The problem: Output every one of the following rows verbatim, with nothing added, dropped, or altered.

==================================================

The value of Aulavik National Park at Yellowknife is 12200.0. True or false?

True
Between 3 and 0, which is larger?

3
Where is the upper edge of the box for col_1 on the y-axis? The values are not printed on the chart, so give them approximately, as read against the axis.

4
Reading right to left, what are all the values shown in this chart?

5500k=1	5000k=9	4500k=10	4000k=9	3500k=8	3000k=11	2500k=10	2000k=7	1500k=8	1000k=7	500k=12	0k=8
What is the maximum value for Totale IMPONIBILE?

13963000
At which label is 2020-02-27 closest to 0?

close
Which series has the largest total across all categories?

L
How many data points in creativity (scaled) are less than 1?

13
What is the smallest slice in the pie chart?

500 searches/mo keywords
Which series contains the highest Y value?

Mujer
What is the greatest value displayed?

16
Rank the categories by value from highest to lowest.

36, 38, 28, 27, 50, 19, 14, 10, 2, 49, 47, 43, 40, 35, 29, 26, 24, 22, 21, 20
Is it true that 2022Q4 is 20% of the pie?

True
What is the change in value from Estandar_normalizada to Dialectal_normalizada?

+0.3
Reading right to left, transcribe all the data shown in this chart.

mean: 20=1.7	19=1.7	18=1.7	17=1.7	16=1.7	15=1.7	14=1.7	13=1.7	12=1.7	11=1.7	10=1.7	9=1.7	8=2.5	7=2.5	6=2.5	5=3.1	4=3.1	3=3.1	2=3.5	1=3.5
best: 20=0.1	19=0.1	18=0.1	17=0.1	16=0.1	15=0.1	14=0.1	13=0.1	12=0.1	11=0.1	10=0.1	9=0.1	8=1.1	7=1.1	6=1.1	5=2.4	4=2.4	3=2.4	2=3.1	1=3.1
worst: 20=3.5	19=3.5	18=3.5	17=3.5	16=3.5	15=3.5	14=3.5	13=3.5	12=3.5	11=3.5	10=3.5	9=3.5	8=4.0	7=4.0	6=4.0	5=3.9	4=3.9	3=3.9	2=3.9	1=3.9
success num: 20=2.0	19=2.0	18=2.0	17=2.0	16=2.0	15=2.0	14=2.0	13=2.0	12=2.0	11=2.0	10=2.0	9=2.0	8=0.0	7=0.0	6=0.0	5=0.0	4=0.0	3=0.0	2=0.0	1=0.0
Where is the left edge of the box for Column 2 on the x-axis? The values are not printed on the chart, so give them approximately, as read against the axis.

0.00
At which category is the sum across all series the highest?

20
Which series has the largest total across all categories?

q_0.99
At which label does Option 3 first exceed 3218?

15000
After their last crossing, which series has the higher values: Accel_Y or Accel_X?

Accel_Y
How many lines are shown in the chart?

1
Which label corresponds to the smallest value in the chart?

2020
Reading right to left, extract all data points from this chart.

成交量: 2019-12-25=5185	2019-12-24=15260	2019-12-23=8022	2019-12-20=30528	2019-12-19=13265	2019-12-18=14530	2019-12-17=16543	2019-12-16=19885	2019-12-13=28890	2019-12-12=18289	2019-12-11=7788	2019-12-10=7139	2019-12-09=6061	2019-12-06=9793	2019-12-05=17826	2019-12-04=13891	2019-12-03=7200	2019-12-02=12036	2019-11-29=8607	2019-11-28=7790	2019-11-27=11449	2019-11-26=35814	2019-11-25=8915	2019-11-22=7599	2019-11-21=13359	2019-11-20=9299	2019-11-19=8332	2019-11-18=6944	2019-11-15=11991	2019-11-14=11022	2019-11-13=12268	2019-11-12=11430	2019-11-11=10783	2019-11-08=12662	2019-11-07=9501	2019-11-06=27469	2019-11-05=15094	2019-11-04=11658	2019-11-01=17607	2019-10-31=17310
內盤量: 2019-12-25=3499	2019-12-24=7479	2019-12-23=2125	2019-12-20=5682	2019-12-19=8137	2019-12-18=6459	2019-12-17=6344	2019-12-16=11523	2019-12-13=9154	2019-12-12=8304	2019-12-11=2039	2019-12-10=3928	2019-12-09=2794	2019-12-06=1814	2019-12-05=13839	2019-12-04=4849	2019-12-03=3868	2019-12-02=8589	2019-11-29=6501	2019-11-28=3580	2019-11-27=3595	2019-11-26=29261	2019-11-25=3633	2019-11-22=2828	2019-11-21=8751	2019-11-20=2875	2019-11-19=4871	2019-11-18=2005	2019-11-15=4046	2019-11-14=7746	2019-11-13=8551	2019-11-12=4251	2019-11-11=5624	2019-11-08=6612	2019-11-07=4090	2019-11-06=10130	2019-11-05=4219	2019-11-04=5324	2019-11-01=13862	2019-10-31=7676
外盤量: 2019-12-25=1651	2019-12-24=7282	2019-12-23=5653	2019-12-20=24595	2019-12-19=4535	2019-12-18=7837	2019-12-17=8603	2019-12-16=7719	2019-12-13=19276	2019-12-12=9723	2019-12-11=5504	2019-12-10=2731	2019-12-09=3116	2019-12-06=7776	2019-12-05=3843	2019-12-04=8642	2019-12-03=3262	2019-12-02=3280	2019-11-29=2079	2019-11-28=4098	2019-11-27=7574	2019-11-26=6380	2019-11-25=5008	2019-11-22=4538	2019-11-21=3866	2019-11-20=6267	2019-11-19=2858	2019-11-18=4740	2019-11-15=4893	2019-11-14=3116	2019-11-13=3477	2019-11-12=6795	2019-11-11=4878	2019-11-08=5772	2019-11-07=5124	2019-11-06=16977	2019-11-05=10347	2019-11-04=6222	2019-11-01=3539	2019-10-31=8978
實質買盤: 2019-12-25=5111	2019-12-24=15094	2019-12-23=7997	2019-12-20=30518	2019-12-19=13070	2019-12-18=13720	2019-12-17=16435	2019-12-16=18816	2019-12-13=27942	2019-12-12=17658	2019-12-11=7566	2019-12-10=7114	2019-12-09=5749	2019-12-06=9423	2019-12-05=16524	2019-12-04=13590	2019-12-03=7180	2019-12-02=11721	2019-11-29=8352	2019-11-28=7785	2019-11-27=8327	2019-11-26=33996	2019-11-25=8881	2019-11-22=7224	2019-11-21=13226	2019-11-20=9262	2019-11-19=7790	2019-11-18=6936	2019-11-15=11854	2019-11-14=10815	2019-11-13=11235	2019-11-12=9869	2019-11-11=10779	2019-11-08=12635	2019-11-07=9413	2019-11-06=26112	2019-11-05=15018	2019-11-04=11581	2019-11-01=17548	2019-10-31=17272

==================================================

Answer space:
The value of Aulavik National Park at Yellowknife is 12200.0. True or false?

True
Between 3 and 0, which is larger?

3
Where is the upper edge of the box for col_1 on the y-axis? The values are not printed on the chart, so give them approximately, as read against the axis.

4
Reading right to left, what are all the values shown in this chart?

5500k=1	5000k=9	4500k=10	4000k=9	3500k=8	3000k=11	2500k=10	2000k=7	1500k=8	1000k=7	500k=12	0k=8
What is the maximum value for Totale IMPONIBILE?

13963000
At which label is 2020-02-27 closest to 0?

close
Which series has the largest total across all categories?

L
How many data points in creativity (scaled) are less than 1?

13
What is the smallest slice in the pie chart?

500 searches/mo keywords
Which series contains the highest Y value?

Mujer
What is the greatest value displayed?

16
Rank the categories by value from highest to lowest.

36, 38, 28, 27, 50, 19, 14, 10, 2, 49, 47, 43, 40, 35, 29, 26, 24, 22, 21, 20
Is it true that 2022Q4 is 20% of the pie?

True
What is the change in value from Estandar_normalizada to Dialectal_normalizada?

+0.3
Reading right to left, transcribe all the data shown in this chart.

mean: 20=1.7	19=1.7	18=1.7	17=1.7	16=1.7	15=1.7	14=1.7	13=1.7	12=1.7	11=1.7	10=1.7	9=1.7	8=2.5	7=2.5	6=2.5	5=3.1	4=3.1	3=3.1	2=3.5	1=3.5
best: 20=0.1	19=0.1	18=0.1	17=0.1	16=0.1	15=0.1	14=0.1	13=0.1	12=0.1	11=0.1	10=0.1	9=0.1	8=1.1	7=1.1	6=1.1	5=2.4	4=2.4	3=2.4	2=3.1	1=3.1
worst: 20=3.5	19=3.5	18=3.5	17=3.5	16=3.5	15=3.5	14=3.5	13=3.5	12=3.5	11=3.5	10=3.5	9=3.5	8=4.0	7=4.0	6=4.0	5=3.9	4=3.9	3=3.9	2=3.9	1=3.9
success num: 20=2.0	19=2.0	18=2.0	17=2.0	16=2.0	15=2.0	14=2.0	13=2.0	12=2.0	11=2.0	10=2.0	9=2.0	8=0.0	7=0.0	6=0.0	5=0.0	4=0.0	3=0.0	2=0.0	1=0.0
Where is the left edge of the box for Column 2 on the x-axis? The values are not printed on the chart, so give them approximately, as read against the axis.

0.00
At which category is the sum across all series the highest?

20
Which series has the largest total across all categories?

q_0.99
At which label does Option 3 first exceed 3218?

15000
After their last crossing, which series has the higher values: Accel_Y or Accel_X?

Accel_Y
How many lines are shown in the chart?

1
Which label corresponds to the smallest value in the chart?

2020
Reading right to left, extract all data points from this chart.

成交量: 2019-12-25=5185	2019-12-24=15260	2019-12-23=8022	2019-12-20=30528	2019-12-19=13265	2019-12-18=14530	2019-12-17=16543	2019-12-16=19885	2019-12-13=28890	2019-12-12=18289	2019-12-11=7788	2019-12-10=7139	2019-12-09=6061	2019-12-06=9793	2019-12-05=17826	2019-12-04=13891	2019-12-03=7200	2019-12-02=12036	2019-11-29=8607	2019-11-28=7790	2019-11-27=11449	2019-11-26=35814	2019-11-25=8915	2019-11-22=7599	2019-11-21=13359	2019-11-20=9299	2019-11-19=8332	2019-11-18=6944	2019-11-15=11991	2019-11-14=11022	2019-11-13=12268	2019-11-12=11430	2019-11-11=10783	2019-11-08=12662	2019-11-07=9501	2019-11-06=27469	2019-11-05=15094	2019-11-04=11658	2019-11-01=17607	2019-10-31=17310
內盤量: 2019-12-25=3499	2019-12-24=7479	2019-12-23=2125	2019-12-20=5682	2019-12-19=8137	2019-12-18=6459	2019-12-17=6344	2019-12-16=11523	2019-12-13=9154	2019-12-12=8304	2019-12-11=2039	2019-12-10=3928	2019-12-09=2794	2019-12-06=1814	2019-12-05=13839	2019-12-04=4849	2019-12-03=3868	2019-12-02=8589	2019-11-29=6501	2019-11-28=3580	2019-11-27=3595	2019-11-26=29261	2019-11-25=3633	2019-11-22=2828	2019-11-21=8751	2019-11-20=2875	2019-11-19=4871	2019-11-18=2005	2019-11-15=4046	2019-11-14=7746	2019-11-13=8551	2019-11-12=4251	2019-11-11=5624	2019-11-08=6612	2019-11-07=4090	2019-11-06=10130	2019-11-05=4219	2019-11-04=5324	2019-11-01=13862	2019-10-31=7676
外盤量: 2019-12-25=1651	2019-12-24=7282	2019-12-23=5653	2019-12-20=24595	2019-12-19=4535	2019-12-18=7837	2019-12-17=8603	2019-12-16=7719	2019-12-13=19276	2019-12-12=9723	2019-12-11=5504	2019-12-10=2731	2019-12-09=3116	2019-12-06=7776	2019-12-05=3843	2019-12-04=8642	2019-12-03=3262	2019-12-02=3280	2019-11-29=2079	2019-11-28=4098	2019-11-27=7574	2019-11-26=6380	2019-11-25=5008	2019-11-22=4538	2019-11-21=3866	2019-11-20=6267	2019-11-19=2858	2019-11-18=4740	2019-11-15=4893	2019-11-14=3116	2019-11-13=3477	2019-11-12=6795	2019-11-11=4878	2019-11-08=5772	2019-11-07=5124	2019-11-06=16977	2019-11-05=10347	2019-11-04=6222	2019-11-01=3539	2019-10-31=8978
實質買盤: 2019-12-25=5111	2019-12-24=15094	2019-12-23=7997	2019-12-20=30518	2019-12-19=13070	2019-12-18=13720	2019-12-17=16435	2019-12-16=18816	2019-12-13=27942	2019-12-12=17658	2019-12-11=7566	2019-12-10=7114	2019-12-09=5749	2019-12-06=9423	2019-12-05=16524	2019-12-04=13590	2019-12-03=7180	2019-12-02=11721	2019-11-29=8352	2019-11-28=7785	2019-11-27=8327	2019-11-26=33996	2019-11-25=8881	2019-11-22=7224	2019-11-21=13226	2019-11-20=9262	2019-11-19=7790	2019-11-18=6936	2019-11-15=11854	2019-11-14=10815	2019-11-13=11235	2019-11-12=9869	2019-11-11=10779	2019-11-08=12635	2019-11-07=9413	2019-11-06=26112	2019-11-05=15018	2019-11-04=11581	2019-11-01=17548	2019-10-31=17272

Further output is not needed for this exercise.